C’est sur un rythme de ragga muffin que le chanteur a décidé de s’exprimer sur la politique, à quelques mois des dernières municipales. « Té le maire, a koz ou lé menteur? Té le maire, a koz ou lé volèr? (…) Oublie pas 2020 i sa arriver ou passe de kaz en kaz rienk pou fé ladi lafé. Ban contrat CDI ou donne ou bann copine. Avec sa ou connait i gagne ti galine galine. Et pendant tout ce temps l’argent té détourné. Le bann z’élu la met la main dans le paquet… « , chante Naty dans « Le Maire ».
L’affaire prend un tournant judiciaire quand Olivier Rivière porte plainte avec, au dossier, une attestation du maire de Petite-Ile. Serge Hoareau pense dans un premier temps que la chanson lui est destinée. David Nativel, l’auteur du titre connu sous le nom de Naty, travaille en tant que chauffeur de bus sur la commune de Petite-Île mais vit à Saint-Philippe et exerce l’activité de pompier volontaire au Tampon. Serge Hoareau appelle donc le mis en cause, lequel lui répond que le maire en question n’est pas lui. « Il m’a demandé si c’était Olivier Rivière. J’ai répondu oui pour ne pas le froisser », avoue le chanteur. En réalité, David explique ce jeudi devant le tribunal correctionnel qu’il pose ses « free style » (sans les écrire), « des textes à vocation satirique », sur des mélodies. « Je chante en général. Je ne sais pas si des gens se retrouvent là-dedans. Ce n’est pas quelqu’un de précis. Je ne cite pas de nom », précise-t-il.
Olivier Rivière, « lanceur d’alerte »
Olivier Rivière retenu, son conseil, Me Henri-Pierre Vergnon pointe des paroles dont la paternité a été reconnue par David Nativel, mais aussi la personne visée sur la base de l’attestation fournie par Serge Hoareau. Des paroles qui porteraient atteinte à l’honneur du maire de Saint-Philippe, laissant entendre des faits de corruption ou de détournement de fonds publics, estime la robe noire. Les raisons de cette diffamation alléguée seraient une histoire de vengeance. Le maire n’aurait pas intercédé en sa faveur suite à une mutation du pompier volontaire d’une caserne de Saint-Joseph à une autre du Tampon. Plus largement, en poursuivant l’auteur de la chanson, Olivier Rivière se positionne ici en tant que « lanceur d’alerte » , « pour mettre des limites au aspirations pseudo-artisitiques au non de la liberté d’expression », lance l’avocat.

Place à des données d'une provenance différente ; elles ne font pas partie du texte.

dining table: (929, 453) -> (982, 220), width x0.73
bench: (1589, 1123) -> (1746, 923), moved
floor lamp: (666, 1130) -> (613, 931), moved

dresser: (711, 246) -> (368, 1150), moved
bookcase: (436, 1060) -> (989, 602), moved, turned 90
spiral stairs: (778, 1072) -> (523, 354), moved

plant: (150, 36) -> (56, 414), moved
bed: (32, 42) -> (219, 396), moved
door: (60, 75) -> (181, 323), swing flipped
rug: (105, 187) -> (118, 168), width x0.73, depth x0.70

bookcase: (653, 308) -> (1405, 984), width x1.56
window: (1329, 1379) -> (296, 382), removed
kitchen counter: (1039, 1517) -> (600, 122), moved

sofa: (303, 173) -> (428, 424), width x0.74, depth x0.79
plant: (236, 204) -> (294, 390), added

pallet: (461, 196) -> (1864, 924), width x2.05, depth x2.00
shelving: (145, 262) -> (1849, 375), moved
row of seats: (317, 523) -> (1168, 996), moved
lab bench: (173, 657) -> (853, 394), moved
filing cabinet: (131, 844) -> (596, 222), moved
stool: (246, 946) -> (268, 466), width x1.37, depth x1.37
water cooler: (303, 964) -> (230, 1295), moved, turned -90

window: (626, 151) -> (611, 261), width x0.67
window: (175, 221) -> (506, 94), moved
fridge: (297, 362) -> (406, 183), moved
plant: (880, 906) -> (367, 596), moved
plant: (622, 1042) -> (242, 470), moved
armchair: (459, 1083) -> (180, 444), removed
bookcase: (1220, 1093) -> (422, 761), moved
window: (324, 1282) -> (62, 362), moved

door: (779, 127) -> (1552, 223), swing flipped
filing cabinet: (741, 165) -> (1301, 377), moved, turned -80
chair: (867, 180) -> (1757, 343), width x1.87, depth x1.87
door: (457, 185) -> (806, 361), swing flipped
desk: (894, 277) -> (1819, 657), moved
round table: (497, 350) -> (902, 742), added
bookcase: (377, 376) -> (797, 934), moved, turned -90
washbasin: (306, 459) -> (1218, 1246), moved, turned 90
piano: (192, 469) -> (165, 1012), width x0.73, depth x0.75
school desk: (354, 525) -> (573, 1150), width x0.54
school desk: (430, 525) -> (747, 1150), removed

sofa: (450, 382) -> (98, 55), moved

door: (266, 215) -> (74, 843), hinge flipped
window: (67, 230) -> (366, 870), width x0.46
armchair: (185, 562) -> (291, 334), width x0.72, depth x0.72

Comme souvent dans les affaires de diffamation, le parquet s’en est remis à l’appréciation du tribunal.
« Un comportement politique local pas toujours exemplaire »
Pour la défense de David Nativel, Me Laurent Pasquet-Marinacce s’est d’abord attaché à démontrer les failles juridiques de cette plainte. « La question n’est pas de savoir si Olivier Rivière se sent visé mais si les auditeurs pensent qu’Olivier Rivière est visé ».
Avec l’aide de multiples références artistiques locales, de Zikaskan à Ousanousava en passant par le poète Patrice Treuthardt ou encore « Tiburce » de Téhem, Me Jérome Maillot a mis en exergue un ensemble de « visions satiriques d’un comportement politique local qui n’a pas toujours été exemplaire », rappelle-t-il. La visée de cette procédure est ainsi de « flétrir un homme » , « un chanteur qui fait un constat sur ma société », souligne Me Jérome Maillot. Pour autant, « l’artiste est souvent utilisé par les politiques pour créer de l’ambiance » lors des campagnes électorales n’oublie pas l’avocat dans le système de défense de David Nativel. Naty s’est en effet par la suite produit pour Wilfrid Bertil et son titre a également été diffusé par Jacques Techer, à ce moment-là en lice pour reprendre le cirque de Cilaos.
Après avoir patiemment écouté les plaidoiries des deux parties lancées dans l’arène judiciaire, les juges rendront leur décision le 25 novembre prochain.